Consignes de travail:
A: Recopiez tout le passage de l'extrait du document, depuis « M. Dupuis a déclaré » jusqu'à « du mois d'août. ».
B: Veuillez réécrire sous forme de liste courte le paragraphe de l'extrait du document qui commence par « Lors d'un échange au Salon bleu », en gardant ses faits principaux.

Extrait du document:
──────────────────────────────

Aussitôt la période des questions terminée, la chef de l'opposition, Pauline Marois, a réclamé des excuses du ministre, relativement à un cas d'utilisation du controversé pistolet, l'été dernier, dans une résidence relevant du ministère de la Santé et des Services sociaux.

«J'espère que le ministre va prendre un petit temps de réflexion pour revenir et s'en excuser, a-t-elle dit lors d'un point de presse. Parce qu'effectivement, ce sont des états dans lesquels se trouvent des gens qui sont handicapés, parfois lourdement. Je crois que c'était inadmissible, les propos qu'il a tenus.»

M. Dupuis a tenté par la suite d'atténuer ses propos, affirmant qu'il n'avait jamais voulu dire que les policiers doivent intervenir sans tenir compte du handicap mental d'une personne.

«Si j'ai donné cette impression-là, je ne souhaite pas qu'elle soit retenue, a-t-il dit sur les ondes du réseau TVA. Parce que ce n'est pas ce que j'ai voulu dire.»

M. Dupuis a déclaré au réseau de télévision que les policiers doivent faire preuve de «compassion» dans certaines occasions.

«Les policiers doivent agir en fonction de la circonstance, a-t-il dit. Il peut arriver des cas où la personne ne comprend pas la demande d'obtempérer. Dans ces cas-là, il faut que les policiers utilisent leur jugement.»

Lors d'un échange au Salon bleu, la députée péquiste Danielle Doyer s'était inquiétée que les policiers de Québec aient eu recours à une décharge électrique pour maîtriser un homme de 43 ans atteint de trisomie 21, au début du mois d'août.

Déplorant la tristesse de cette situation, M. Dupuis s'était abstenu de porter un jugement sur les circonstances, s'en remettant aux policiers et aux employés du Centre de réadaptation en déficience intellectuelle (CRDI) de Québec qui étaient présents.

──────────────────────────────

Informations fournies:
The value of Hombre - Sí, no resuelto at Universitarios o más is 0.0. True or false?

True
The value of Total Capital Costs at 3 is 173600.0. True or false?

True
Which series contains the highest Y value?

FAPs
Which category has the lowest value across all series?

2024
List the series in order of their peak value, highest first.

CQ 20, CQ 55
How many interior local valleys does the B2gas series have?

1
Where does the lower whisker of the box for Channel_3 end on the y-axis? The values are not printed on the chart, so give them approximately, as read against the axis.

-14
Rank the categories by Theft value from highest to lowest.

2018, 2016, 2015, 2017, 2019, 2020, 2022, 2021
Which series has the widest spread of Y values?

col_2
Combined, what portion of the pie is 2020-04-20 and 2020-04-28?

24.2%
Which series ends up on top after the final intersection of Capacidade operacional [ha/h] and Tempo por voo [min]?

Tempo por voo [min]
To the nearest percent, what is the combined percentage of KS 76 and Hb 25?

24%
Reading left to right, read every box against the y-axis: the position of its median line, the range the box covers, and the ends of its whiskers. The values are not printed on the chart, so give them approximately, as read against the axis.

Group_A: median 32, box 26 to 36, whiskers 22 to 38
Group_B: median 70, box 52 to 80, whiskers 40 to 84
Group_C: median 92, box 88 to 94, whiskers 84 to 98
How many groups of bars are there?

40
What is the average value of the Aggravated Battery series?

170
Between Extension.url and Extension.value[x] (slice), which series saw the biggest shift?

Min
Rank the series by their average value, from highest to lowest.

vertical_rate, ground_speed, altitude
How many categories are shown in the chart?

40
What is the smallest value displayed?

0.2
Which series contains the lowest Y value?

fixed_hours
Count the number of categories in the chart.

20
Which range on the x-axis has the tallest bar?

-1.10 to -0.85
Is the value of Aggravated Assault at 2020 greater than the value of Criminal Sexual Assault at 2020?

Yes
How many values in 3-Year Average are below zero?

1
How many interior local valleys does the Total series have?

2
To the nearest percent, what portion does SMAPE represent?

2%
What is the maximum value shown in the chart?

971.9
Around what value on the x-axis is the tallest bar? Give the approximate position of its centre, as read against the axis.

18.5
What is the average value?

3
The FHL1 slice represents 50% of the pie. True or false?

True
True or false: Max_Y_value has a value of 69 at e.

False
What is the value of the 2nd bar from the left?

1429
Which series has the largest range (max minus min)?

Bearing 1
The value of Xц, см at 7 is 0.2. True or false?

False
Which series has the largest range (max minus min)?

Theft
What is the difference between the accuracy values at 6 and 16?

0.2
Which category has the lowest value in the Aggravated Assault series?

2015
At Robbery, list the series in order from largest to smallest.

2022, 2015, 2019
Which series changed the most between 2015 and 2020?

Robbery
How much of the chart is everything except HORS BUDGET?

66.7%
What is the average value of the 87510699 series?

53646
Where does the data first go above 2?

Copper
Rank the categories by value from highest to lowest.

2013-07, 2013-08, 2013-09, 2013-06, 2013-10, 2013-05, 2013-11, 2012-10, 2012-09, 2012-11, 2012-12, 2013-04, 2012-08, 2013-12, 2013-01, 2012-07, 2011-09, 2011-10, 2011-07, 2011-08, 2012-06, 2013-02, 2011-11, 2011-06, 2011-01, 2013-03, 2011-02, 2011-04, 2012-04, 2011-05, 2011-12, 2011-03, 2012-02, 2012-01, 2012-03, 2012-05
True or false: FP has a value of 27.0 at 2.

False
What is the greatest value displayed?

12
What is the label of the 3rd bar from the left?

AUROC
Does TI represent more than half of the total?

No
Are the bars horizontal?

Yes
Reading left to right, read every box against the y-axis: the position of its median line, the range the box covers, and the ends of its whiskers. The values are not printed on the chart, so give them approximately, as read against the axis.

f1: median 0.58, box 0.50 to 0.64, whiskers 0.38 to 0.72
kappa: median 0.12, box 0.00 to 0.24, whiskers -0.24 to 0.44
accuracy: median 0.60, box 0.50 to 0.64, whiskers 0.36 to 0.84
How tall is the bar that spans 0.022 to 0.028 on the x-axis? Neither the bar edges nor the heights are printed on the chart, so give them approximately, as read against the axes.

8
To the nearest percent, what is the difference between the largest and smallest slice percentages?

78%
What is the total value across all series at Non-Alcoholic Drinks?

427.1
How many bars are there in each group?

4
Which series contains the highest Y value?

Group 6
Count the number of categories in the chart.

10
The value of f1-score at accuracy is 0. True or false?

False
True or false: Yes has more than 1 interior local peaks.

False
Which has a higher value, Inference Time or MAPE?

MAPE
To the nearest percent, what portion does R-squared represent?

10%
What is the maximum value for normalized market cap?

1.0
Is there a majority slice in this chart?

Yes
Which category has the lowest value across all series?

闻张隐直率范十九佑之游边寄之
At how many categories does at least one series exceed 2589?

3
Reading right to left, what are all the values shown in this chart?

──────────────────────────────

Résultats attendus:
A:
M. Dupuis a déclaré au réseau de télévision que les policiers doivent faire preuve de «compassion» dans certaines occasions.

«Les policiers doivent agir en fonction de la circonstance, a-t-il dit. Il peut arriver des cas où la personne ne comprend pas la demande d'obtempérer. Dans ces cas-là, il faut que les policiers utilisent leur jugement.»

Lors d'un échange au Salon bleu, la députée péquiste Danielle Doyer s'était inquiétée que les policiers de Québec aient eu recours à une décharge électrique pour maîtriser un homme de 43 ans atteint de trisomie 21, au début du mois d'août.

B:
- Lieu : le Salon bleu
- Intervenante : Danielle Doyer, députée péquiste
- Inquiétude : le recours des policiers de Québec à une décharge électrique
- Personne maîtrisée : un homme de 43 ans atteint de trisomie 21
- Moment : début août